# [Texto para leitura]
Ainda que sem intenção de promover Bolsonaro, a Time fez exatamente isso. Criou uma enquete que acabou manipulada pelos apoiadores do presidente brasileiro. Não é surpreendente que a narrativa de que o mundo endossa e admira a postura de Bolsonaro esteja em grupos de WhatsApp e timelines de redes sociais. Não é preciso ir longe para saber que não é isso que mostram os fatos.
Um abraço,
Chico Marés
Coordenador de jornalismo
Google é mais eficiente ao barrar desinformação do que rivais
Um grupo de pesquisadores da Universidade de Zurique, na Suíça, divulgou os resultados de um estudo, ainda não publicado, sobre como diferentes mecanismos de busca contribuem -- ou não -- para espalhar teorias da conspiração. Os cientistas procuraram, de forma automatizada, termos ligados a diferentes teorias conspiratórias, e avaliaram se os cinco buscadores mais usados no mundo retornam desinformação ou não. Pelo lado bom, o buscador mais popular do mundo, o Google, não indicou desinformação em nenhum dos casos. Nas outras ferramentas, porém, sites de notícias falsas apareceram entre os primeiros resultados.

# [Informações]
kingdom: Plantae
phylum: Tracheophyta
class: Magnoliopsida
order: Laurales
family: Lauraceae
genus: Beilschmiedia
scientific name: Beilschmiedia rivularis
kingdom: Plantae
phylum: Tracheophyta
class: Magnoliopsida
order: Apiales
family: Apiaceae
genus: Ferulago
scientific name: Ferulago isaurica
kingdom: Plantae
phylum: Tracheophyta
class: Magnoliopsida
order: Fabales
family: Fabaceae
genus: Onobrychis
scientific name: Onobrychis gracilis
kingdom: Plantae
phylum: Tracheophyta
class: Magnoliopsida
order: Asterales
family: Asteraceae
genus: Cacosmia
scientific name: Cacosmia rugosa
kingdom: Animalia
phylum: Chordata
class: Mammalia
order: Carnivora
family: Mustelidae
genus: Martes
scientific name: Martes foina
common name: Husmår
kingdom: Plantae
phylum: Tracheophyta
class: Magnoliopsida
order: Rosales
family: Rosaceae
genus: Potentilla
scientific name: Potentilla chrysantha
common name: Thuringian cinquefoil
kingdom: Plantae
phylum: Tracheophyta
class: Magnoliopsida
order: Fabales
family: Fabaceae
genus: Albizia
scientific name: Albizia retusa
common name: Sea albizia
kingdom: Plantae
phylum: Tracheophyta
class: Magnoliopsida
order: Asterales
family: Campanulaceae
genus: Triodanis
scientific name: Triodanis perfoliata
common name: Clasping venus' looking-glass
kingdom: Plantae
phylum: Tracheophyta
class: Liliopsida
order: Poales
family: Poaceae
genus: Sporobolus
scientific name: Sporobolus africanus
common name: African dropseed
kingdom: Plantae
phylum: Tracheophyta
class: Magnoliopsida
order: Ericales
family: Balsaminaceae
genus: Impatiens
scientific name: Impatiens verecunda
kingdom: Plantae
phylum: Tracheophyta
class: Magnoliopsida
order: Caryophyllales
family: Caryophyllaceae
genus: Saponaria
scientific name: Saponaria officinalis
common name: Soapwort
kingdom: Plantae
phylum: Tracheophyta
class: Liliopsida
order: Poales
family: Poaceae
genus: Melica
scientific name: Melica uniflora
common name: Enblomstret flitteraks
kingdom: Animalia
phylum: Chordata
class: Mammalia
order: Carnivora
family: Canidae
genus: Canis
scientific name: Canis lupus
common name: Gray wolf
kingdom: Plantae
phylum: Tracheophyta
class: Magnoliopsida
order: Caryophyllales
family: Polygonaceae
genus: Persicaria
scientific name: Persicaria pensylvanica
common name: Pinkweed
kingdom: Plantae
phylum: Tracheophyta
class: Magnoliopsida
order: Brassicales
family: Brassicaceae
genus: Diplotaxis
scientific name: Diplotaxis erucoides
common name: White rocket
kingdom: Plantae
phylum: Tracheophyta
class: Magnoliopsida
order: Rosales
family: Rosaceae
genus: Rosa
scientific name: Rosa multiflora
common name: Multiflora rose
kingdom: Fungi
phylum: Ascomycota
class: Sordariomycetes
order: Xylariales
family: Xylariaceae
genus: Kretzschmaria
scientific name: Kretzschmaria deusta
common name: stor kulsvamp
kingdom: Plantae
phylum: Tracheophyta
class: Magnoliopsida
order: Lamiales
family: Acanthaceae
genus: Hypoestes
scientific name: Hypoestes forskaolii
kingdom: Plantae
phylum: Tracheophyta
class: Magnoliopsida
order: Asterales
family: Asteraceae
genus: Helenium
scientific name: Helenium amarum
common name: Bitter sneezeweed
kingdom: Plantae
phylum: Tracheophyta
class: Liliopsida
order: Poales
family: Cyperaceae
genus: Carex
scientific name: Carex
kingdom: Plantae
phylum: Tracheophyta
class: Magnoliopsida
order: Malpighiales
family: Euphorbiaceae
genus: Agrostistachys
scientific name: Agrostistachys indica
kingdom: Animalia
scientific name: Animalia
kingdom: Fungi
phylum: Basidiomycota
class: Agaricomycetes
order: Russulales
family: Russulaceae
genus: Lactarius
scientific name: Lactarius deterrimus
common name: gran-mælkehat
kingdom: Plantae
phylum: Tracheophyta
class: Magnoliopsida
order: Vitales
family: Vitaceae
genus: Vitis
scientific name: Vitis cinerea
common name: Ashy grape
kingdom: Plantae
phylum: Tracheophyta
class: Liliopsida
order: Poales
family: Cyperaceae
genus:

# [Requisitos do exercício]
1 – De acordo com o texto, de que universidade são os pesquisadores que avaliaram os mecanismos de busca?
2 – Reescreva o trecho do texto que começa nas palavras "Ainda que sem" e vai até "mostram os fatos.", trocando "enquete" por "votação".

# [Lista de soluções]
1 – Da Universidade de Zurique, na Suíça.

2 –
Ainda que sem intenção de promover Bolsonaro, a Time fez exatamente isso. Criou uma votação que acabou manipulada pelos apoiadores do presidente brasileiro. Não é surpreendente que a narrativa de que o mundo endossa e admira a postura de Bolsonaro esteja em grupos de WhatsApp e timelines de redes sociais. Não é preciso ir longe para saber que não é isso que mostram os fatos.